Using the term “regression” instead of “test suite” is my pet peeve. A “regression” is what happens when the previously developed and tested system doesn’t work properly after a change.

Rajeev Ranjan says:

Hello Brian –
Couldn’t resist writing a couple of items that I disagree with:
(a) You write — “For example, when mapping a design into an emulator or FPGA prototyping system, you are creating an implementation that is not the one you eventually will implement in silicon. So when you verify that implementation, which you don’t actually care about, are you doing an act of verification or validation?”
I am puzzled — as to why would there even be a confusion treating “emulation” and “prototyping” process as “validation” — in your original definition? If one agrees that “validation” is meant to verify specification – then there should not be any discussion around traditional RTL simulation, emulation, prototyping be even considered a “validation” step. Just saying.
(b) This one is mind boggling to me. Not sure how you are indicating that “functional coverage” is a joke. I agree with your statement that variety of code coverage metric would tell you what you are missing. That is true in general. Coverage metrics should be used — more for what is being missed — vs what has being covered. But “functional coverage” as a metric is indeed useful. This is independent of underlying verification technique – simulation / formal verification / emulation. When you have not covered a “functional event” in your verification process — that’s one huge piece of important information. Why is it less important than the traditional line/branch coverage? That simply does not make sense.

Brian Bailey says:

Hi Rajeev – On your first point, so many people think that as soon as software is involved, that you are no longer verifying the hardware. You may also be verifying the software, but you continue to be verifying the hardware as well, except under very specific conditions. As for the second point, it is because it takes intelligence, and a lot of it, to make a good coverage model. That I deem to be a bad metric. Also, there is no easy way to go from a coverage hole to the creation of a scenario that would cover it and even more difficult to constrain a UVM testbench to attack it. When you talk to verification teams, one of the things they struggle with is the creation of a good coverage model, and that is just the ones who realize what they are doing. Ask Harry Foster what he thinks about people who check off – using functional coverage – to mean they have 10 coverage points for a large design.

Yoav Hollander says:

Hi Brian

It is, indeed, annoying that verification terminology does not seem to converge.

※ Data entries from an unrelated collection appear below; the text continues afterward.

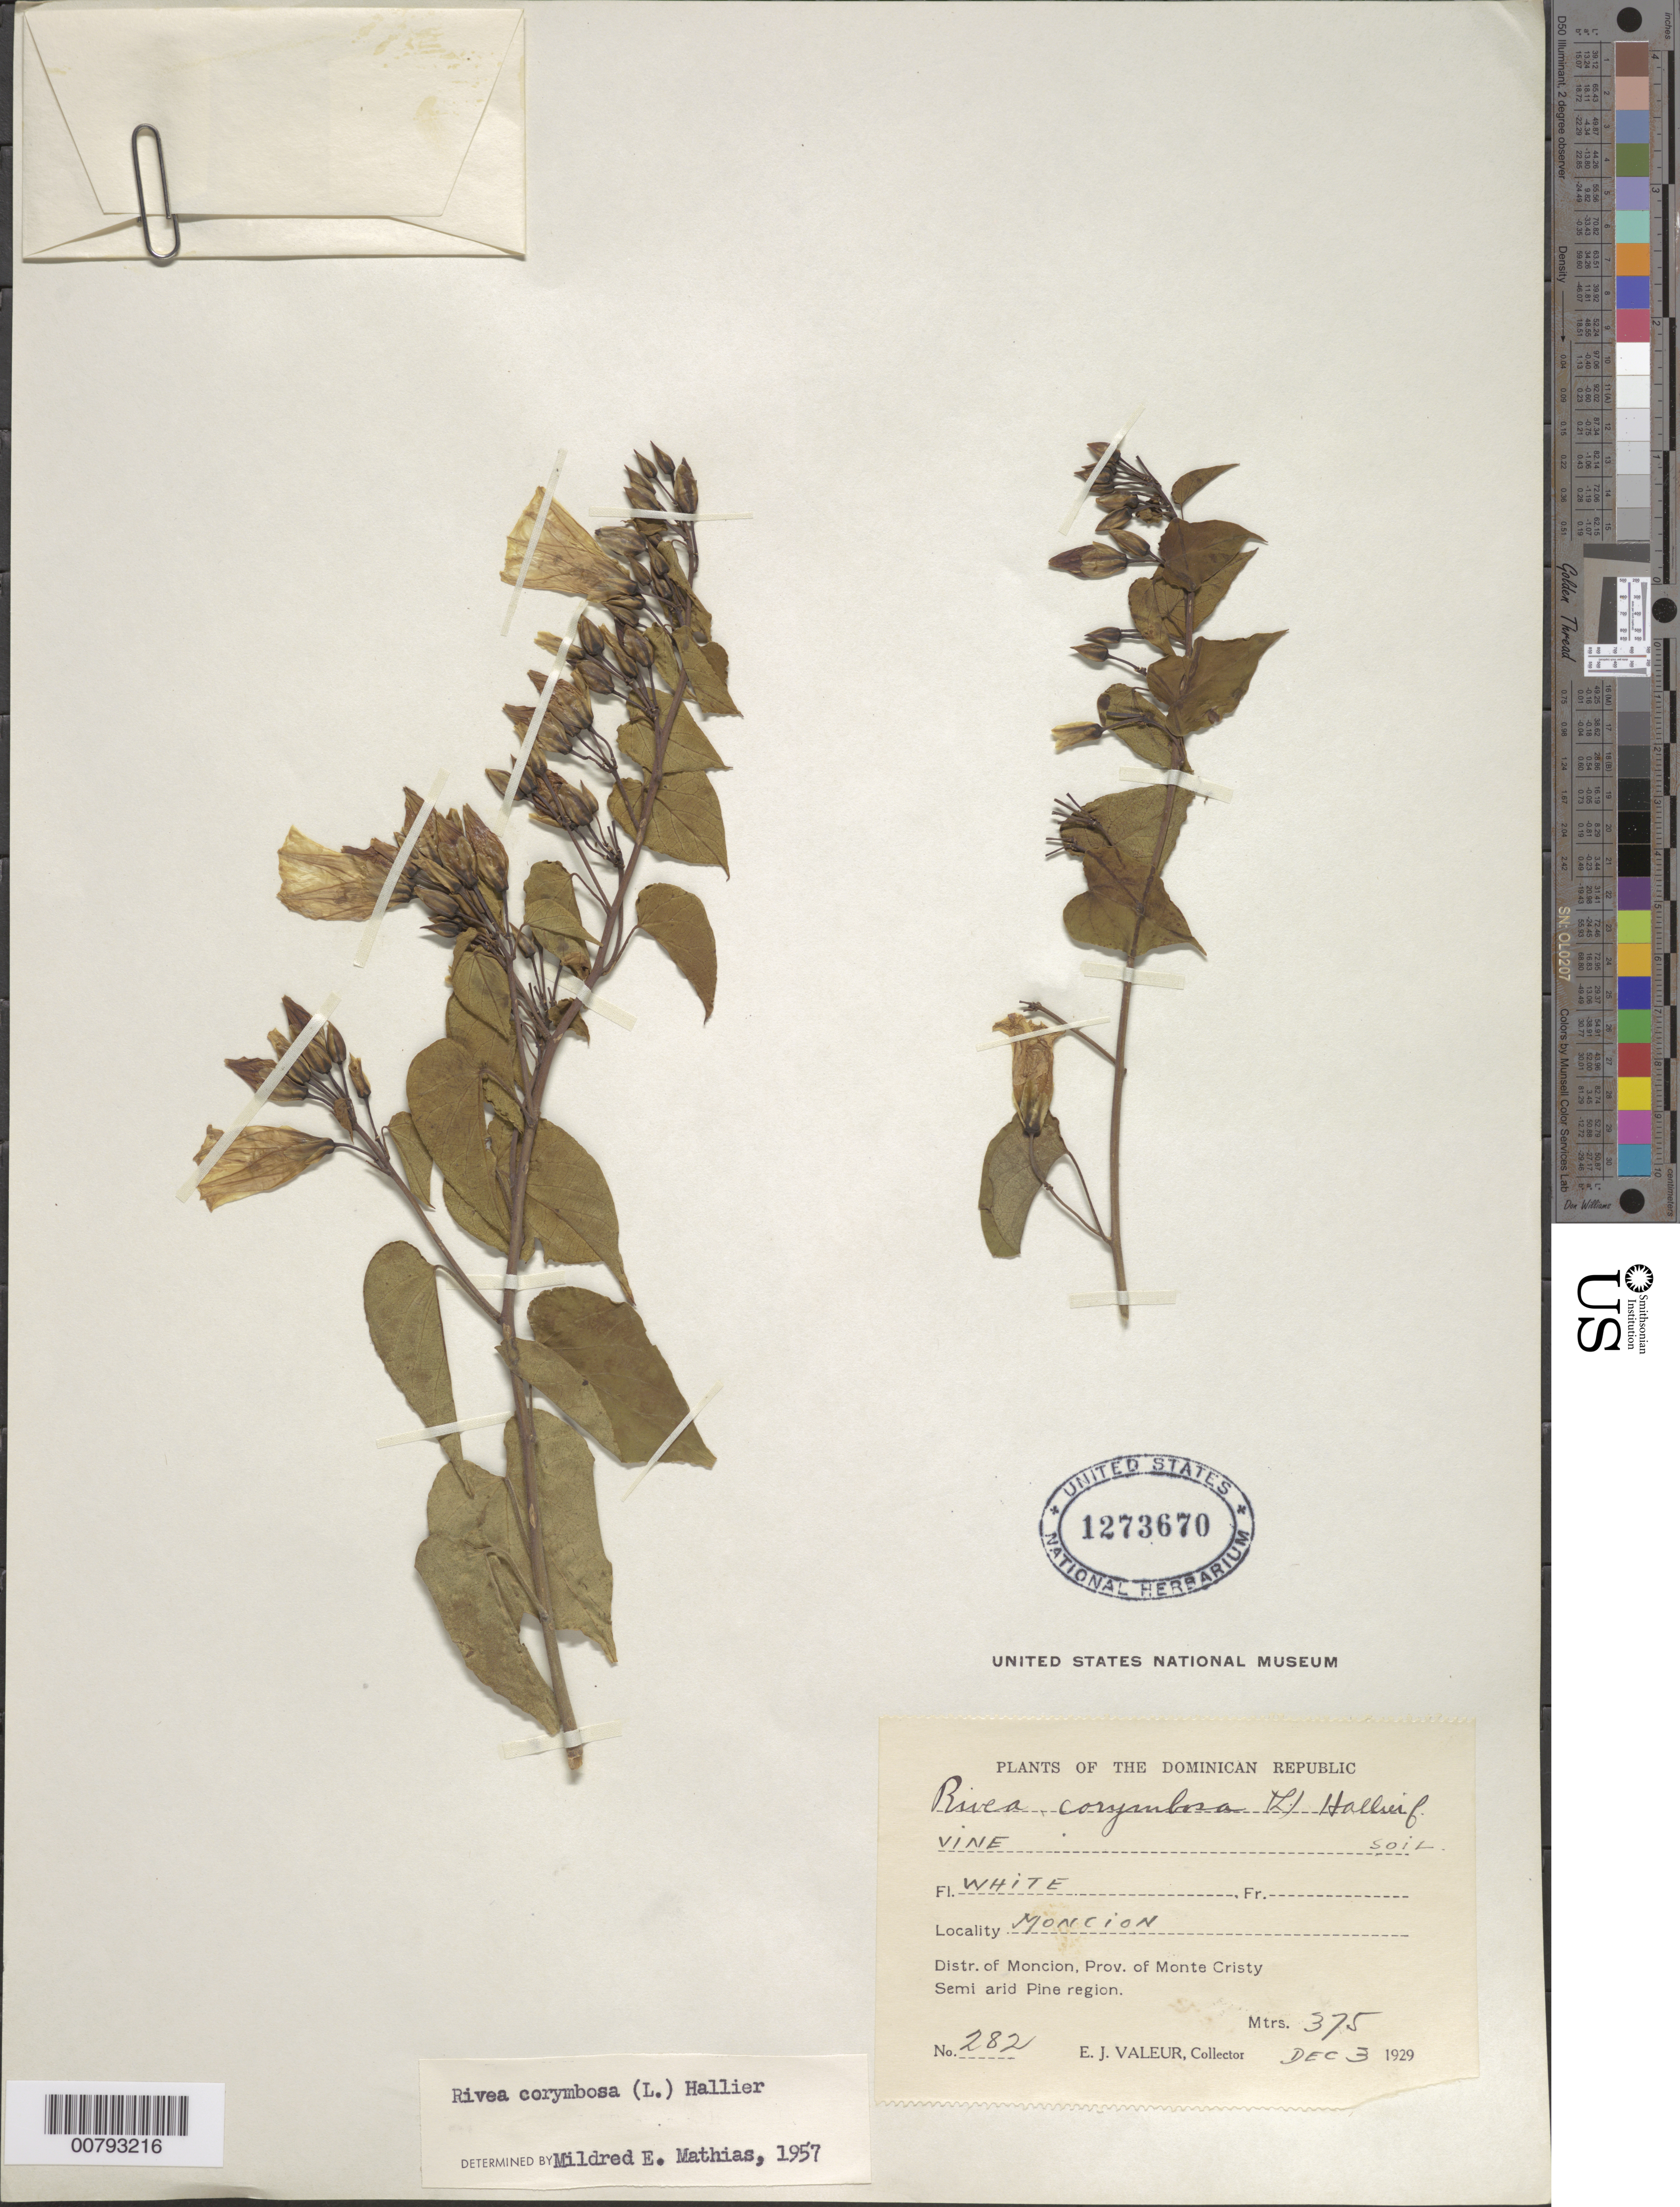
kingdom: Plantae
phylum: Tracheophyta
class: Magnoliopsida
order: Solanales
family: Convolvulaceae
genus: Turbina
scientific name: Turbina corymbosa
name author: (L.) Raf.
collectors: E. Valeur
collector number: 282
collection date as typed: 03 Dec 1929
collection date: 1929-12-03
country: Dominican Republic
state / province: Monte Cristi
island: Hispaniola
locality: Distr. Moncion, Locality Moncion.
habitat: Semi arid Pine region.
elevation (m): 375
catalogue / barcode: US 1273670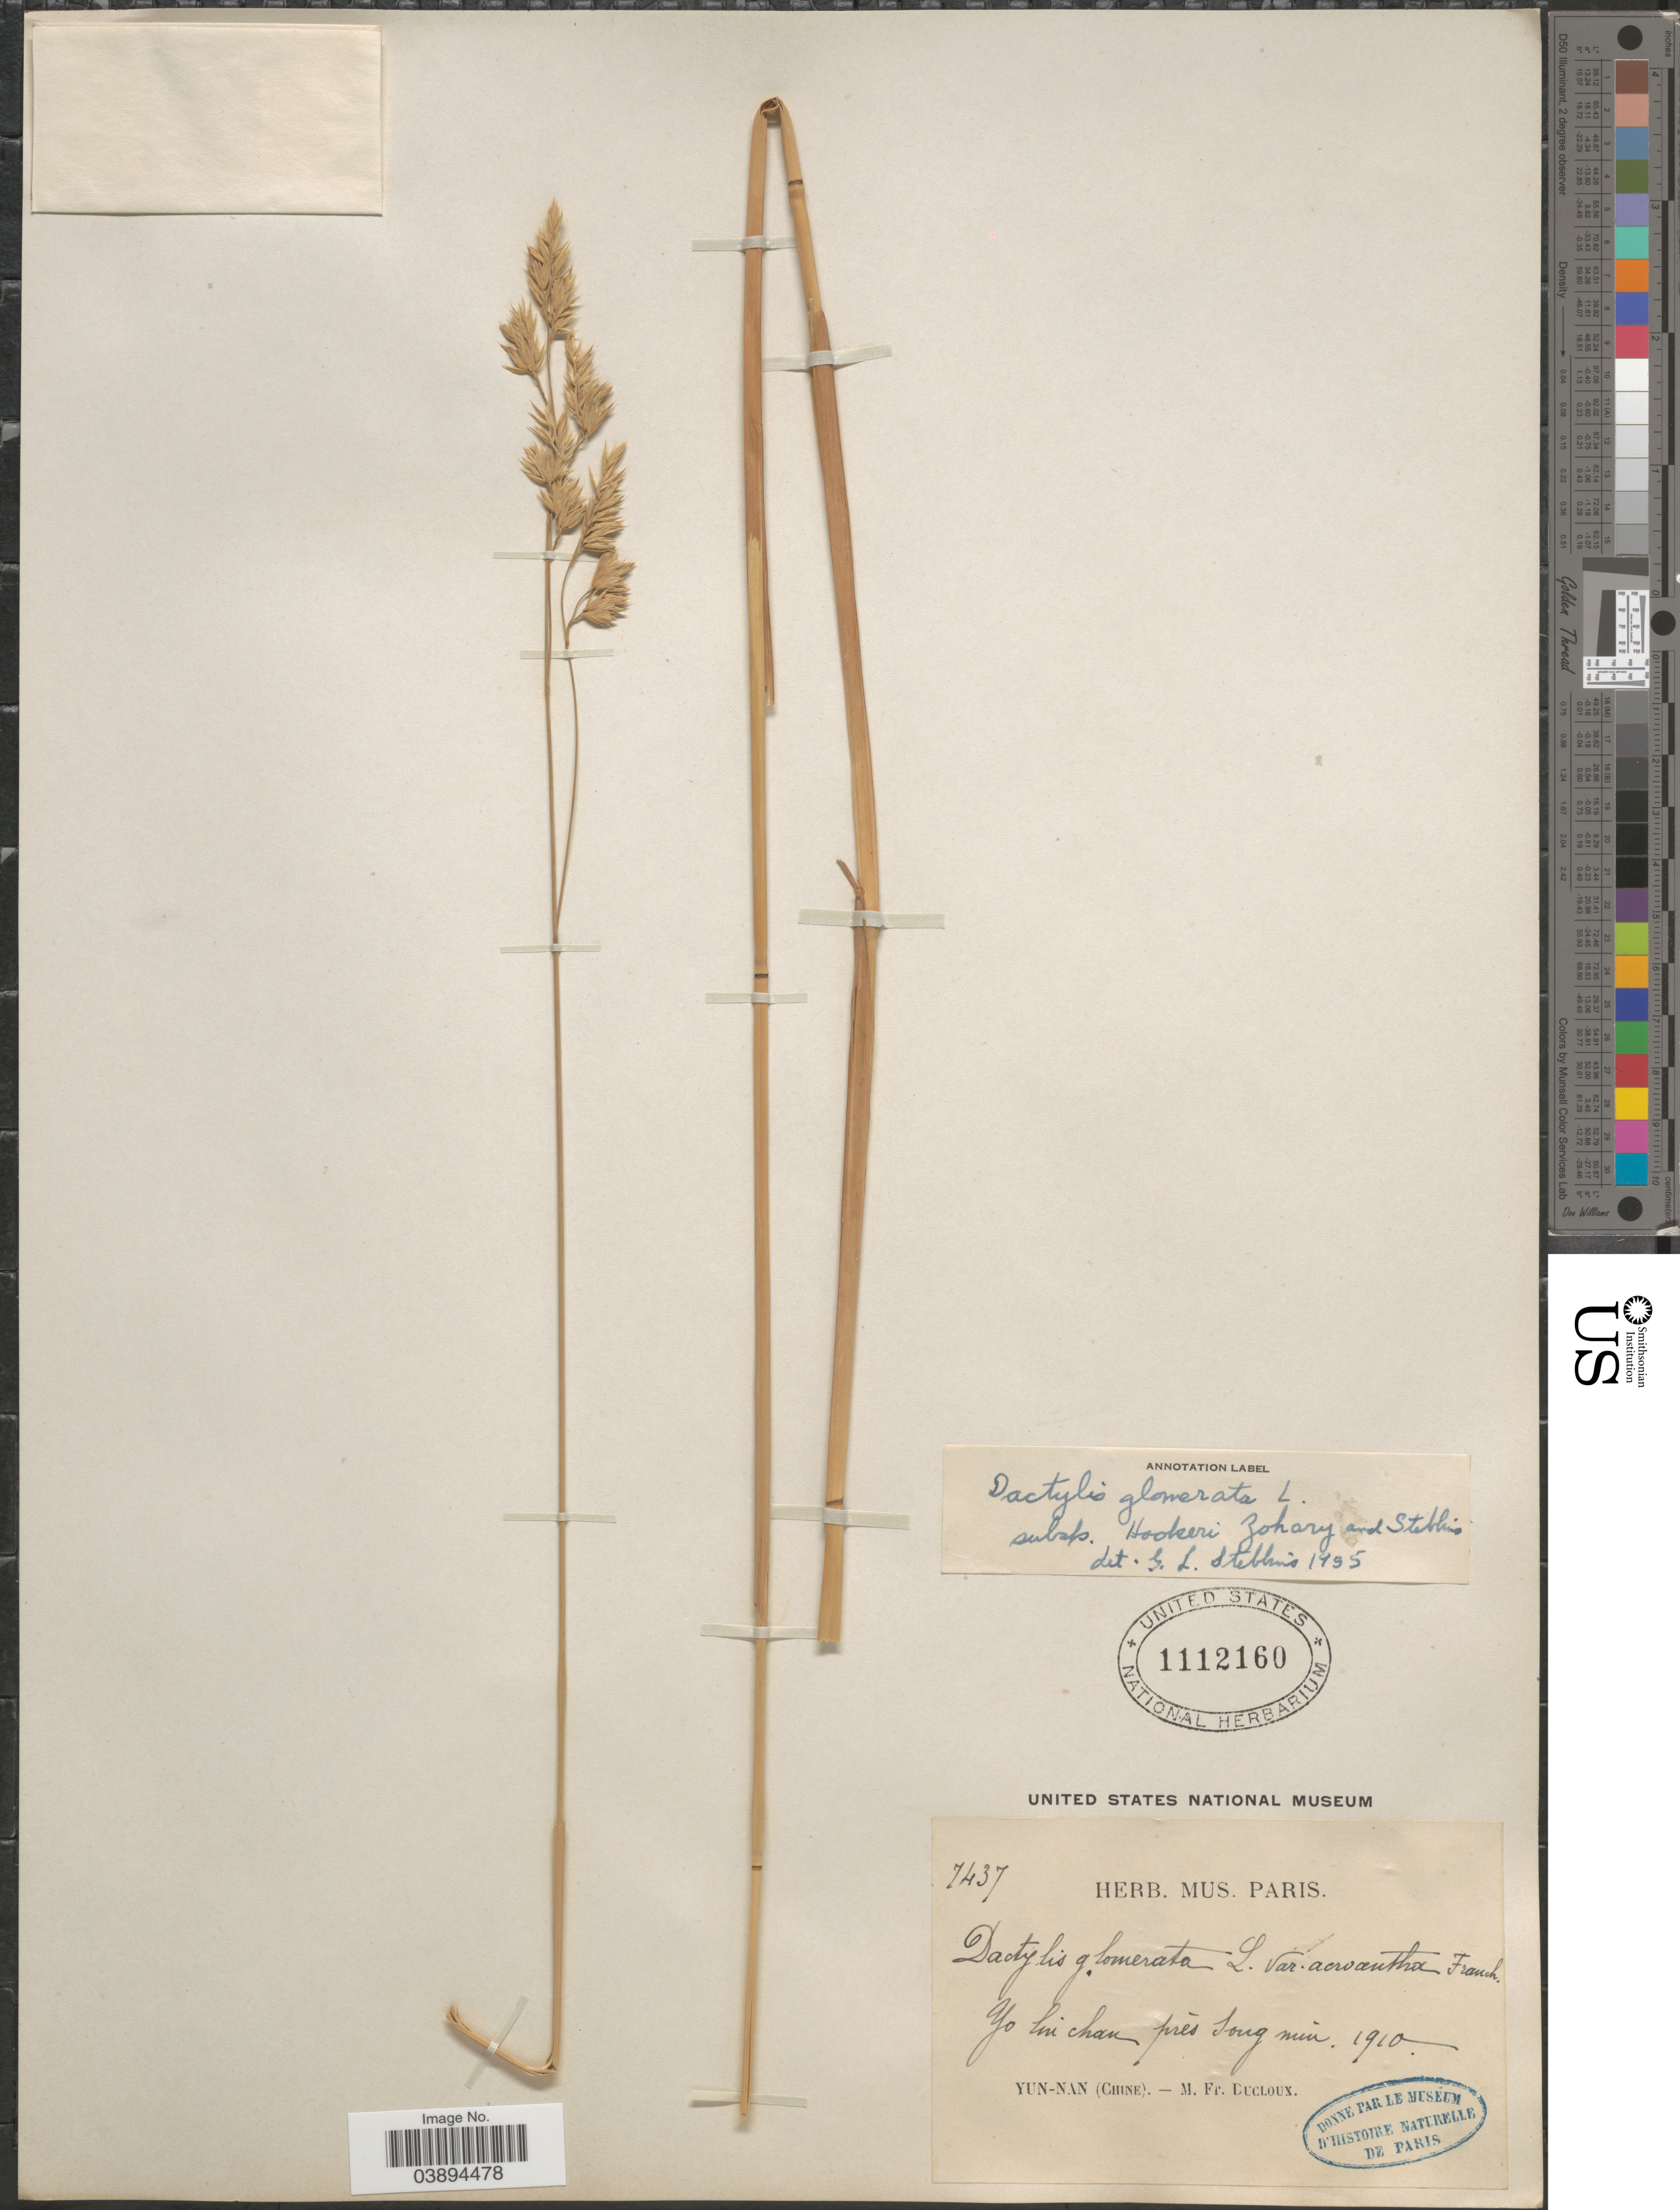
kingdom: Plantae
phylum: Tracheophyta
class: Liliopsida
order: Poales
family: Poaceae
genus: Dactylis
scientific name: Dactylis glomerata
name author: L.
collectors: M. Ducloux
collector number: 7437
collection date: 1910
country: China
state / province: Yunnan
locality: Yo liu chan prés Song min.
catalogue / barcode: US 1112160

Here is a related post I wrote a while ago, which you may find entertaining: https://blog.foretellix.com/2015/08/09/terminology-for-multiple-verification-tribes/

Kumar says:

Can you please comment about the usage of sequencer in uvm environment?

Gaurav Jalan says:

Good summary on the illusion we work on. Interestingly the base of verification itself is : No proof of BUG & not Proof of no BUG 🙂

Had posted on similar lines –
https://whatisverification.blogspot.com/2010/10/proof-of-no-bug-or-no-proof-of-bug.html

Tom Melham says:

“Symbolic Execution” used to refer to pathwise symbolic exploration of software executions.